(Recorded data)
◇ ◇ ◇ ◇ ◇

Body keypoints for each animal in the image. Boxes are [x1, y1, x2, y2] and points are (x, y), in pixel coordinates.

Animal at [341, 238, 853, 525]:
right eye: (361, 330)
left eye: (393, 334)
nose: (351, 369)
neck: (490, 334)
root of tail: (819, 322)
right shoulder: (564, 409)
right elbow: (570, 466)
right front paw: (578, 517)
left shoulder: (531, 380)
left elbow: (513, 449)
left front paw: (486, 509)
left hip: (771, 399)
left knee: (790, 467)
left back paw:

◇ ◇ ◇ ◇ ◇

• [DESCRIPTION OF THE TASK]: Each line of the data is to be retyped exactly.

• [PROBLEM SOLUTION]:
Body keypoints for each animal in the image. Boxes are [x1, y1, x2, y2] and points are (x, y), in pixel coordinates.

Animal at [341, 238, 853, 525]:
right eye: (361, 330)
left eye: (393, 334)
nose: (351, 369)
neck: (490, 334)
root of tail: (819, 322)
right shoulder: (564, 409)
right elbow: (570, 466)
right front paw: (578, 517)
left shoulder: (531, 380)
left elbow: (513, 449)
left front paw: (486, 509)
left hip: (771, 399)
left knee: (790, 467)
left back paw:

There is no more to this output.